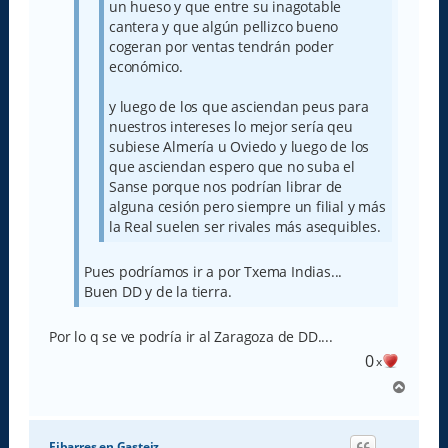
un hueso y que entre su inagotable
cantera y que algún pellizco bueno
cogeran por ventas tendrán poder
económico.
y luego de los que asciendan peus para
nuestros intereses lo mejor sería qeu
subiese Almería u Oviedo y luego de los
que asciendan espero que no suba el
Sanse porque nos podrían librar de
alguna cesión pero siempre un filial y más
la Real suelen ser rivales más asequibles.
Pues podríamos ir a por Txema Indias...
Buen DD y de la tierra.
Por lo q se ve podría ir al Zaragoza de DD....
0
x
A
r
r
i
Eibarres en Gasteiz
--
Your task is to retype all the entries exactly and leave out any pictures.

un hueso y que entre su inagotable
cantera y que algún pellizco bueno
cogeran por ventas tendrán poder
económico.
y luego de los que asciendan peus para
nuestros intereses lo mejor sería qeu
subiese Almería u Oviedo y luego de los
que asciendan espero que no suba el
Sanse porque nos podrían librar de
alguna cesión pero siempre un filial y más
la Real suelen ser rivales más asequibles.
Pues podríamos ir a por Txema Indias...
Buen DD y de la tierra.
Por lo q se ve podría ir al Zaragoza de DD....
0
x
A
r
r
i
Eibarres en Gasteiz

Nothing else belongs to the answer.